-------- Source extract --------

# Machine Learning
## Group 4
## Assignment 4
## K-means clustering


## 2. Web scraping

In [1]:
import pandas as pd
from bs4 import BeautifulSoup
import requests
import re
import unicodedata

from sklearn.cluster import KMeans
import numpy as np

In [34]:
attributes = ['Crossing', 'Finishing', 'Heading Accuracy', 'Short Passing', 'Volleys', 'Dribbling', 'Curve', 'Free Kick Accuracy',
              'Long Passing','Ball Control', 'Acceleration', 'Sprint Speed', 'Agility', 'Reactions', 'Balance', 'Shot Power','Jumping',
              'Stamina', 'Strength','Long Shots','Aggression','Interceptions','Positioning','Vision','Penalties','Composure','Marking',
              'Standing Tackle','Sliding Tackle','GK Diving','GK Handling', 'GK Kicking','GK Positioning','GK Reflexes']

              
links = []
for offset in ['0','100','200']:
    page = requests.get('http://sofifa.com/players?na=52&offset=' + offset)
    soup = BeautifulSoup(page.content,'html.parser')
    for link in soup.find_all('a'):
        links.append(link.get('href'))
           
links = ['http://sofifa.com' + l for l in links if 'player/' in l]

pattern = r"""\s*([\w\s]*)"""

for attr in attributes:
    pattern += r""".*?(\d*\s*"""+attr+r""")""" #Attribute variables
    
pat = re.compile(pattern, re.DOTALL)

rows = []
for j,link in enumerate(links):
    row = [link]
    playerpage = requests.get(link)
    playersoup = BeautifulSoup(playerpage.content, 'html.parser')
    text = playersoup.get_text()
    a = pat.match(text)
    row.append(a.group(1))
    for i in range(2,len(attributes)+2):
        row.append(int(a.group(i).split()[0]))
    rows.append(row)
df = pd.DataFrame(rows,columns =['link','name'] + attributes)
df.to_csv('ArgentinaPlayers.csv',index=False)

The code above scrapes the FIFA attributes for the top 300 Argentinian players on the sofifa.com website.

The code starts by defining each of the 34 attributes that characterize each player in the FIFA game. These attributes range from Passing and Dribbling to Tackling and Strength. Each player in the game is represented by a combination of the above attributes.

We then wish to store the links to the top 300 rated players for a specific country. The website stores the players groups of 100s. For each group of 100 players, we request all of the html content on the page. The html content on the page that links to each specific player contains a string "a" which is the HTML tag. For each of the "a" tags, we append to the links list the html's href tag. The href tag may contains the player's unique ID identifier. For example, Leonel Messi's player ID is 158023. We filter the href tags to only contain those that have the string "player" in them. These tags correspond to each player's personal page which will list their attributes. 

For each string that contains a player, we create a URL with the link to that player's page by concatenating the href tag with http://sofifa.com. By accessing the concatenated URL, we can scrape each player's game attribues. We can do this by noticing that the attributes are embedded in a specific Regular Express (regex) style.  Through the specific regex, we can extract the player's attributes because they all follow a specific pattern. The first part of the regex extracts the player's name, and the subsequent parts correspond to the regex to identify where the attributes are located in the HTML file.

-------- Listing --------

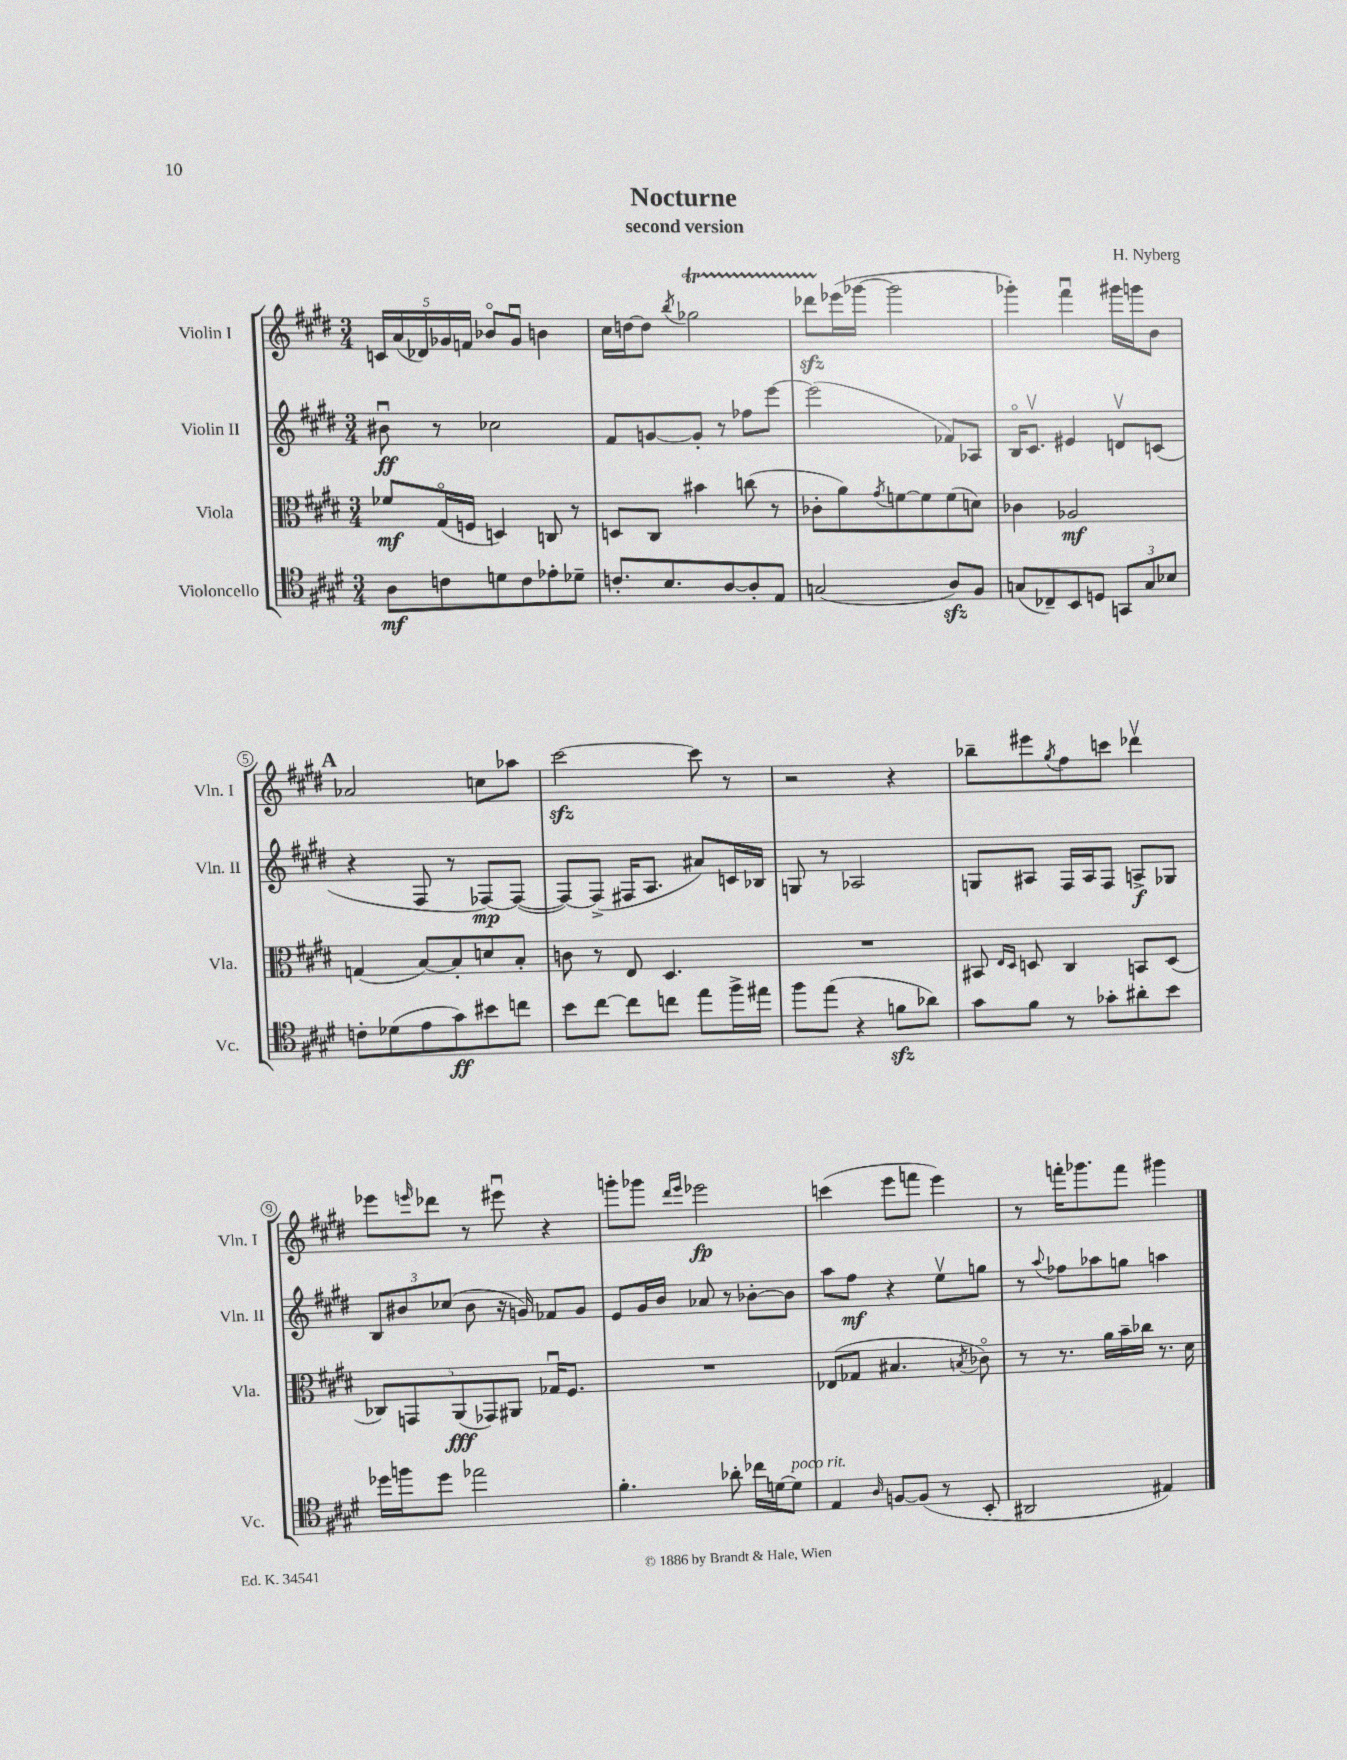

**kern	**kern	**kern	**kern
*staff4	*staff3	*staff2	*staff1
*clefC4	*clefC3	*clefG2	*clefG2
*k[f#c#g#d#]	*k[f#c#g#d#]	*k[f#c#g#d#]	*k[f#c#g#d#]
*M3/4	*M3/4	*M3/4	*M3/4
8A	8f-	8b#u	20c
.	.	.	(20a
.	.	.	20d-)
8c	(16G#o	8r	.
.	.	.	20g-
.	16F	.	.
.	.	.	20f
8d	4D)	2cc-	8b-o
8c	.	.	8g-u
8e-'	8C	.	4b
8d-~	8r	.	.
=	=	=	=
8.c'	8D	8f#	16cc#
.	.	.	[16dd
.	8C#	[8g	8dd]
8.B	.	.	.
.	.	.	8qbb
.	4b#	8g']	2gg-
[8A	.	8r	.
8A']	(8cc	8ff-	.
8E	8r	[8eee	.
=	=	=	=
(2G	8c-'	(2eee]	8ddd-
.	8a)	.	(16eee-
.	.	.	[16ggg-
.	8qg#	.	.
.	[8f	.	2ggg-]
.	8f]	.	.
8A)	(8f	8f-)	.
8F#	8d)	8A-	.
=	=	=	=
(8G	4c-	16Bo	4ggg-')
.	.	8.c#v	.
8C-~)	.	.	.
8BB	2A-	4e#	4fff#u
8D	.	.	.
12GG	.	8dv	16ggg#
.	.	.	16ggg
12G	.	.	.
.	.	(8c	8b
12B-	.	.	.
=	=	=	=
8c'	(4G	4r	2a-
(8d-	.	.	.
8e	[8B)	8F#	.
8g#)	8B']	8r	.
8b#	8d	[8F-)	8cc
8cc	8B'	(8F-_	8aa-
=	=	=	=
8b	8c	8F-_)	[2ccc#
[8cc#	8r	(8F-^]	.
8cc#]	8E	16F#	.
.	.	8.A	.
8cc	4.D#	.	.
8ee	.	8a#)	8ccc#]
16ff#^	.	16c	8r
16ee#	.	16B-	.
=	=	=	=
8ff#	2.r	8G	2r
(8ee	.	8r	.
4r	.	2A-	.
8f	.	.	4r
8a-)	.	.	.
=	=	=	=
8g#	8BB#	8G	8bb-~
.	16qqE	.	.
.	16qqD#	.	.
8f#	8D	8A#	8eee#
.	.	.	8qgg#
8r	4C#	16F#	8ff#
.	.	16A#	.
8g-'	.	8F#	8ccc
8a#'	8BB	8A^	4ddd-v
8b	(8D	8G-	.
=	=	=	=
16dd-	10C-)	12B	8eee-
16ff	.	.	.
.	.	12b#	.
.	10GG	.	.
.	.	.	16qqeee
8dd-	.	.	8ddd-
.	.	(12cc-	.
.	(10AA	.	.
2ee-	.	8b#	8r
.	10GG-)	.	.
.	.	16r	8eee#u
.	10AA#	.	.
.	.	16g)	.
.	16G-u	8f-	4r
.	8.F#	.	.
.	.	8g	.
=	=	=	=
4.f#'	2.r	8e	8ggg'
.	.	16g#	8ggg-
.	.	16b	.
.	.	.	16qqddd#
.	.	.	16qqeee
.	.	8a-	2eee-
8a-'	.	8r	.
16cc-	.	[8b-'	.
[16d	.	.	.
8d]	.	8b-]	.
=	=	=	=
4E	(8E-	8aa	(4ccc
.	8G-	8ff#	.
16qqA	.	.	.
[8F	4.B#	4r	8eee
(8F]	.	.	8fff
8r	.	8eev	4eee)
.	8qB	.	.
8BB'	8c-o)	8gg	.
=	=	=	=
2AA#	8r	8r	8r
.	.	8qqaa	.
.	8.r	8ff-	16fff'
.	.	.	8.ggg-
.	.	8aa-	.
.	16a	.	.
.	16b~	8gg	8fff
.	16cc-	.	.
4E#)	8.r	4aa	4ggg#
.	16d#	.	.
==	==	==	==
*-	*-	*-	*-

--------

▶ Task requirements
**a.** In the web scraping notebook, render this sentence in Spanish: "The code above scrapes the FIFA attributes for the top 300 Argentinian players on the sofifa.com website."
**b.** Answer from the web scraping notebook:
(i) How many attributes characterize each player in the FIFA game?
(ii) What player ID is given for Leonel Messi?
(iii) What file name is the DataFrame saved under?
**c.** Pick up the web scraping notebook after its final sentence and keep writing it.

▶ Responses to the exercise
**a.** El código anterior extrae los atributos de FIFA de los 300 mejores jugadores argentinos del sitio web sofifa.com.

**b.**
(i) 34
(ii) 158023
(iii) ArgentinaPlayers.csv

**c.**
We iterate through each of the player links we created prior. For each link, we parse through the resulting html file using the BeautifulSoup function. By using the get_text() function, we extract only the text elements of the web page. Finally, from the resulting text, we match the regex pattern we defined earlier to extract the portions of the text that follow the regex. By extracting the regex style expressions from the text, we have each player's attributes in the first portion of the regex. We append each attribute to the player's data. 

Because many of our players have non English names, their names may contain characters that are not ASCII. The larger subset of characters, called Unicode, needs to be displayed properly when extracting the player's name. Fortunately the HTML and the beautiful soup package support Unicode characters through the get_text and html.parser functions. Therefore, when we extract the player names, they are already in the proper Unicode format and we have to make no further changes. 

Finally, we have each player's attributes as a list inside a list with all of the player data. We convert the list into a pandas dataframe with each player as a row. The columns are the player's URL to access the data, the player's name, and then all of the attributes defined at the start. We will use this dataframe as a way to cluster our players because the input into the kMeans function can be a pandas dataframe. Finally, we output the resulting data into a csv file.

## 3. 500 English players

To download the first 500 English players instead of the first 300 Argentinian players, we need to modify the code in two places. 

First we need to modify the code to parse players from a different country. As we noticed above, Argentina's country code on the sofifa.com website is na=52. We change this value to na=14, which corresponds to England's players. 

We also need to modify the number of players parsed, from 300 to 500. This is done by modifying the first for loop into the code. We change the list of the offset from ['0','100','200'] to ['0','100','200','300','400']. This adds 2 more pages of 100 players for the code to search through. The code returns the data for the first 500 English players with these two modifications.

The new code is shown below.


In [35]:
## NEW CODE IS THIS FOR LOOP!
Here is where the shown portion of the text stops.